Les valeurs sociales, le respect de l'environnement,etc.: il y a ceux qui ne font qu'en parler et il y a ceux qui agissent. Olivier Riom, P-dg de Volutique (120 salariés, 10M€ de CA), est de cette dernière catégorie. Autour de lui, des Roumains, des Algériens, des ex-taulards et d'anciens chômeurs de longue durée, aujourd'hui tous salariés de cette entreprise de Treillières. «La finalité de l'entreprise, ce n'est pas de gagner le plus d'argent possible. La performance économique est bien sûr indispensable, mais également la performance sociale ou environnementale. Intégrer des jeunes est ainsi pour nous une finalité», explique le P-dg.
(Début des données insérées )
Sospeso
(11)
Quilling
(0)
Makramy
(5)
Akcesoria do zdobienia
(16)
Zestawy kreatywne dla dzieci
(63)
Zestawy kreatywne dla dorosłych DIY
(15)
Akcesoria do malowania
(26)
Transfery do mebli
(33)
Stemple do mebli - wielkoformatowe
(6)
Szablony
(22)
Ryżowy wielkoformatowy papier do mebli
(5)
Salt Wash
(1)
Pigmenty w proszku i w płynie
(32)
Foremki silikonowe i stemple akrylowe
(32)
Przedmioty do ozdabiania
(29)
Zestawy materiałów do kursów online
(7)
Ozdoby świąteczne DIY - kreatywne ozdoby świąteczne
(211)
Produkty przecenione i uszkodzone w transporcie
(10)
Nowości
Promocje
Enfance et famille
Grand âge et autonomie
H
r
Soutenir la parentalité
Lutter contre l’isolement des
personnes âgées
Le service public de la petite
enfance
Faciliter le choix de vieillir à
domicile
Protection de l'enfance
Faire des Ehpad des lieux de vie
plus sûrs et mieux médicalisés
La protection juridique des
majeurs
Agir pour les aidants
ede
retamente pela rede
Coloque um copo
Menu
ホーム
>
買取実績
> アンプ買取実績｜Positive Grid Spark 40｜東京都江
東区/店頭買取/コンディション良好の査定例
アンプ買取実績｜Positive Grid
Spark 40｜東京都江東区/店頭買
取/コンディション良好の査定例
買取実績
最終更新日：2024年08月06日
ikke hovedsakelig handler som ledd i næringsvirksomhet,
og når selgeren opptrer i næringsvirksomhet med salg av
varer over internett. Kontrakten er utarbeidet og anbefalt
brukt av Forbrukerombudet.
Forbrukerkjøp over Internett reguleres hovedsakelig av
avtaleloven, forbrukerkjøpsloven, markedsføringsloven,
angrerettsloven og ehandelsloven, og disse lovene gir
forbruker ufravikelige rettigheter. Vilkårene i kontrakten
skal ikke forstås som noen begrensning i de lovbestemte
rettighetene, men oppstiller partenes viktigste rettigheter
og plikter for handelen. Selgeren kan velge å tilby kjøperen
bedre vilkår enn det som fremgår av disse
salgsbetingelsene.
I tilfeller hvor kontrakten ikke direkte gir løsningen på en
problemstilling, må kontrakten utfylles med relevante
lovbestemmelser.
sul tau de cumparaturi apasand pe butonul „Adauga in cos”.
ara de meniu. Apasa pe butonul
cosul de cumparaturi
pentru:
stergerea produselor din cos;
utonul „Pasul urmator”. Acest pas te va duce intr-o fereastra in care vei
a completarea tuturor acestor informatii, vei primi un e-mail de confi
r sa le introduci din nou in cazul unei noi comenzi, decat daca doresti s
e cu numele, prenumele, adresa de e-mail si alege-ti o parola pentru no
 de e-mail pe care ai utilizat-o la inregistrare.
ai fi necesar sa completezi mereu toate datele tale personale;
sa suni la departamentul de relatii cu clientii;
Des salariés qu'Olivier Riom avait bien du mal attirer lors de la reprise de Volutique en 2004. Le bâtiment manquait alors de bras. Pire, le turn-over de l'entreprise dépassait les 40%. La pérennité économique de l'entreprise passe donc par une politique sociale forte, avec notamment le recours à l'insertion. En s'appuyant sur le pôle emploi et sur le Geiq BTP, un groupement d'employeurs pour l'insertion et la qualification, le dirigeant de Volutique va chercher des personnes qui ne connaissent rien aux métiers du bâtiment mais chez qui il détecte une envie de travailler. La mise en place de contrats aidés permet à l'entreprise de compenser financièrement son effort d'insertion. Elle peut en outre s'appuyer sur le Geiq pour la formation de ses nouvelles recrues ainsi que sur un processus interne d'intégration bien rodé, qui se base sur un système tutorial. «L'insertion, ce n'est pas de l'assistanat. On veut bien donner une chance au salarié, mais après, pour rester, il faut qu'il soit bon», explique Olivier Riom. En fin de compte, tout le monde s'y retrouve: l'entreprise, qui assure sa pérennité et sa main-d'oeuvre de demain; les nouvelles recrues, qui ont désormais un emploi; et les salariés. Car comme le dit ce chef de chantier de Volutique, «cela apporte aussi un peu plus de sens à notre travail».